- [SUPPLIED TEXT]
More details at the link.

(4) FRANK HERBERT ON CORONAVIRUS. Or so the people tweeting it around have captioned this rewritten chart —

(5) PIXAR’S LATEST. Leonard Maltin applauds a new release: “Pixar Scores With Heartfelt ‘Onward’”.

Like the best Pixar and Disney animated films, this one supplies rooting interest in its heroes from the very start. We want them to succeed because we care about them and their quest. Who wouldn’t want to be reunited with a loved one, especially when his absence has left a void in their lives?

(6) SLOW START. NPR’s Glen Weldon reviews “‘Onward’: Timid Teen On A Mythic Quest For Elf-Assurance”.

In the opening minutes of Disney/Pixar’s Onward, we are met with various manifestations of loss.

There’s the film’s setting, a world where magic once flourished, and with it, pixies, unicorns, pegasi, elves, ogres, centaurs, mermaids — your standard-issue high-fantasy mythofaunic biome. But even here, in a gimmick the film leans into juuuuust enough, the Industrial Revolution arrived. As automation increased, magic faded. Elves still live in giant toadstools, but said toadstools are now rigidly apportioned into vast, Spielberg-suburban subdivisions and cul-de-sacs. Once-splendid unicorns have gone feral, raiding raid trash cans and hissing at passers-by like peculiarly horsey raccoons. If Middle-Earth had more strip-malls, it’d look something like this.

- [DATA SECTION]
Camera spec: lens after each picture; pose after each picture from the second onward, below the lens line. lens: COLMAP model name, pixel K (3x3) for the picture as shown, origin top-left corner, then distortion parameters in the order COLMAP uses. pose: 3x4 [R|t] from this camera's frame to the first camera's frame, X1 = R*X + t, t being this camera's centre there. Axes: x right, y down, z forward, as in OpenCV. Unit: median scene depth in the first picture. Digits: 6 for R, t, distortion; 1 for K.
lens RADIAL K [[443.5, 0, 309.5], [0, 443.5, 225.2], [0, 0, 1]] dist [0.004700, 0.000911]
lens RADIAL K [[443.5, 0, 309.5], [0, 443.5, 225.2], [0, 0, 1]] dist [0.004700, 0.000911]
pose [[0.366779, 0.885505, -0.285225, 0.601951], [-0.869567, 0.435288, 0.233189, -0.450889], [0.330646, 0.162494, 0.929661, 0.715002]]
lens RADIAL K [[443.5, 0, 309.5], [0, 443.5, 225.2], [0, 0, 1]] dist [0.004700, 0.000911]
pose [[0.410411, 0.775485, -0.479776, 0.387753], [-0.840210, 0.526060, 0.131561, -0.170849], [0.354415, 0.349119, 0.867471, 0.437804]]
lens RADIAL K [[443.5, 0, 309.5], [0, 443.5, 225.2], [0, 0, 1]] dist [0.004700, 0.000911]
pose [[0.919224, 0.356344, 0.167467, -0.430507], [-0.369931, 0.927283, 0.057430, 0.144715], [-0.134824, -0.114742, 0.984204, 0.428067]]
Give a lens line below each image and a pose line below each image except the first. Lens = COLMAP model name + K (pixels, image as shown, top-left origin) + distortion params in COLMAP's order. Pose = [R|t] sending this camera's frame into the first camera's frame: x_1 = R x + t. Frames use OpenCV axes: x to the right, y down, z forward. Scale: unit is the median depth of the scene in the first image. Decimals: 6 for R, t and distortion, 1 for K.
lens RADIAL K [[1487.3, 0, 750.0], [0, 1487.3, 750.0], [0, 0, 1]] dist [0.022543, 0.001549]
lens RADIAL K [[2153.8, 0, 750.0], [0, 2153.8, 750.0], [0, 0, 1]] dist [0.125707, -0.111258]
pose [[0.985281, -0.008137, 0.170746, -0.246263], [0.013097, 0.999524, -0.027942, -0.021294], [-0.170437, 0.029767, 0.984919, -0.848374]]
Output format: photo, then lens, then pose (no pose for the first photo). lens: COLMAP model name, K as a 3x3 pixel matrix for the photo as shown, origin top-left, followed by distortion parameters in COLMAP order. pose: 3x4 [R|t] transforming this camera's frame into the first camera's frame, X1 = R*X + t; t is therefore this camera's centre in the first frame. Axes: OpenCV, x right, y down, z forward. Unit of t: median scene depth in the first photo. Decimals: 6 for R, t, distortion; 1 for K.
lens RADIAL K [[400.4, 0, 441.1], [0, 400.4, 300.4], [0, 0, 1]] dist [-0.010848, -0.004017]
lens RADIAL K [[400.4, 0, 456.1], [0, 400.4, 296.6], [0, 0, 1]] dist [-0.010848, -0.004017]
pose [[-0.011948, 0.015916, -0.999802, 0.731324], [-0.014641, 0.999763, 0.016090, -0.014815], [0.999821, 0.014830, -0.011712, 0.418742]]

- [TASK ITEM A]
In the news roundup, who reviews "Onward" for NPR?
- [TASK ITEM B]
Rewrite the news roundup between "(5) PIXAR’S LATEST." and "manifestations of loss.", inclusive, swapping in "Forward" wherever "Onward" appears.
- [TASK ITEM C]
Continue the news roundup with new text that follows its last sentence.

- [WRITTEN RESPONSE A]
Glen Weldon.

- [WRITTEN RESPONSE B]
(5) PIXAR’S LATEST. Leonard Maltin applauds a new release: “Pixar Scores With Heartfelt ‘Forward’”.

Like the best Pixar and Disney animated films, this one supplies rooting interest in its heroes from the very start. We want them to succeed because we care about them and their quest. Who wouldn’t want to be reunited with a loved one, especially when his absence has left a void in their lives?

(6) SLOW START. NPR’s Glen Weldon reviews “‘Forward’: Timid Teen On A Mythic Quest For Elf-Assurance”.

In the opening minutes of Disney/Pixar’s Forward, we are met with various manifestations of loss.

- [WRITTEN RESPONSE C]
There’s also the loss experienced by the elf-family at the film’s center: mom Laurel (voiced by Julia Louis-Dreyfus) and her two sons — the younger, anxious Ian (voiced by Tom Holland) and his older, buff, RPG-obsessed brother Barley (Chris Pratt, squarely back in Andy Dwyer mode). It’s Ian’s 16th birthday, and he’s given a gift left to him by his late father, who passed away when Ian was too young to remember him: A wizard’s staff.

Finally, in these opening minutes, there’s still another feeling of loss that manifests in the viewer — that of lost opportunity.

The jokes are glib and smarmy, the family dynamics achingly familiar, and as we follow Ian to high school, his every encounter and interaction feels less Disney/Pixar and more Disney Channel — which is to say, too sweet, too cornball, too affected, too faux-contemporary. The average very young child in the audience won’t notice; the average parent will start checking the theater’s exits.

But!

On or about the 20-minute mark — not coincidentally, upon the arrival of a manticore called Corey, voiced by Octavia Spencer — the film seems to discover what it is: A testament to the remarkable degree of emotional expressiveness that Pixar’s character-animators can imbue into a story….

NPR hosts a 4-way discussion (audio, no transcript yet) here.

(7) PERSEVERANCE PLANS. BBC reports “Nasa 2020 robot rover to target Jezero ‘lake’ crater”.

The American space agency (Nasa) says it will send its 2020 Mars rover to a location known as Jezero Crater.

Nasa believes the rocks in this nearly 50km-wide bowl could conceivably hold a record of ancient life on the planet.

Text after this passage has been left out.